Hi,
Thank you for sharing your code on GitHub and congratulations on your TGRS 2020 paper (it's a great piece of work). I have two questions about the training phase of the DDCM model. I would really appreciate it if you could help me find their answers:
1- Can anyone please tell me when the training process ends in train.py
? I have read both the paper and code and have not been able to find a hint on this matter. I am referring specifically to training on the Vaihingen dataset. There appears to be a continuous reduction in the lr
, but I am unsure when this reduction is stopped since there is no maximum number of epoch
s, minimum lr
, etc. defined in the configurations. There is only one restriction defined: the maximum number of iterations is 10e8
. Does this mean that the training should continue for 10e8
iterations? Since each iteration lasts for 1 minute on my computer (batch size =5
), 10e8
iterations will take forever!
2- I ran your code with the Vaihingen dataset for approximately 16 epochs (16k iterations) and the following are the training and validation loss trends.
As can be seen in the figure, the main_loss
is reduced (with a few abrupt steps) from 1.5 to 0.157 (black box in the middle of the figure belongs to main_loss
at 16k iteration).
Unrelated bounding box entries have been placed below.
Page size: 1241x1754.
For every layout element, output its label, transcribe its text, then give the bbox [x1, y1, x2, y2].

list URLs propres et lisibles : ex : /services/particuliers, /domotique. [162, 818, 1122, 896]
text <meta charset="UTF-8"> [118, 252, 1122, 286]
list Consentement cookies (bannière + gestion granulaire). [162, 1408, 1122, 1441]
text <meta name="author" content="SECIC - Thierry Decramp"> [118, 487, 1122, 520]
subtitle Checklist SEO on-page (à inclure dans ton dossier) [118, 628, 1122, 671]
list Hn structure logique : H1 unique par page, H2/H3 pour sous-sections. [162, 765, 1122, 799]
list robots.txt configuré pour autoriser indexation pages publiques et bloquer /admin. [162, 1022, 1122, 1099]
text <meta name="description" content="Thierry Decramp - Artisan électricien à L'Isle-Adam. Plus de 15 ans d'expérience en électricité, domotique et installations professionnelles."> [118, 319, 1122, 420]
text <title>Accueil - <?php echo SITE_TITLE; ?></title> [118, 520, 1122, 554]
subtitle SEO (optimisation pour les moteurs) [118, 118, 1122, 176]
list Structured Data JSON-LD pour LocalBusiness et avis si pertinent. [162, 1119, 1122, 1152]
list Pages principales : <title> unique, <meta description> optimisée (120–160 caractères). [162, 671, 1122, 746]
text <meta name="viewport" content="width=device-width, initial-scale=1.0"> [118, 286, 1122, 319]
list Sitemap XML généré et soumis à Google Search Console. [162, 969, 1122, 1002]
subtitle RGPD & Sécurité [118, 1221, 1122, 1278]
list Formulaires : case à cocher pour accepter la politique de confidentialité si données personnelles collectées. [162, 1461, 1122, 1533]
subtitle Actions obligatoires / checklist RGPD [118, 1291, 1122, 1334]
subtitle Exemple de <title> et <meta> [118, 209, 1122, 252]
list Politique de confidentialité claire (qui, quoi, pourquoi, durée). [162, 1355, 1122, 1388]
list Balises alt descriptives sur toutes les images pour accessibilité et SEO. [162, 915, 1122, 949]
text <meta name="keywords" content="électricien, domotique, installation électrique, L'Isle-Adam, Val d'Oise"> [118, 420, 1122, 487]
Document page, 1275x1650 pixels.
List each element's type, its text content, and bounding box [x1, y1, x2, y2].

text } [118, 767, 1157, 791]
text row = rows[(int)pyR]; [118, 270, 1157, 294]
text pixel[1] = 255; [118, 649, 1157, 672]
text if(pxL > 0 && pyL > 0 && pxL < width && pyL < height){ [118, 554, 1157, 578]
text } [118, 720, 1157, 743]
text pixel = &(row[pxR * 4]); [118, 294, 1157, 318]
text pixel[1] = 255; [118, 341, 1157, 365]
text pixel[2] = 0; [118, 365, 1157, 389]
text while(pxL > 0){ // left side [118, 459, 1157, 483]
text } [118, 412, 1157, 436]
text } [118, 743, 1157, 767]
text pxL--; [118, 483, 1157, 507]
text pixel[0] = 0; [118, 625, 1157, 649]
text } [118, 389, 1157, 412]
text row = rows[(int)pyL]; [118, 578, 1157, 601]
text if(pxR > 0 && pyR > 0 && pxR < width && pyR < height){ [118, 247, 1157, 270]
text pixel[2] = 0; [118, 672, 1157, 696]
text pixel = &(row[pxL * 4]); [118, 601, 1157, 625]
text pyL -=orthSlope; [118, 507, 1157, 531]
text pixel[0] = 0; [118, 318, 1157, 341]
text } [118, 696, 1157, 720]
However, the val_loss
keeps fluctuating between 0.40 and 0.47 instead of decreasing, e.g., in epoch=16
, main_loss
equals 0.157
, while val_loss
equals 0.47
. So, according to the figure, training loss decreases during training, but validation loss does not. This means that we are dealing with a large gap between the train and validation losses (overfitting). Have you observed this behavior in your trainings? Do you have any specific suggestions, solutions, or comments to fix the overfitting problem?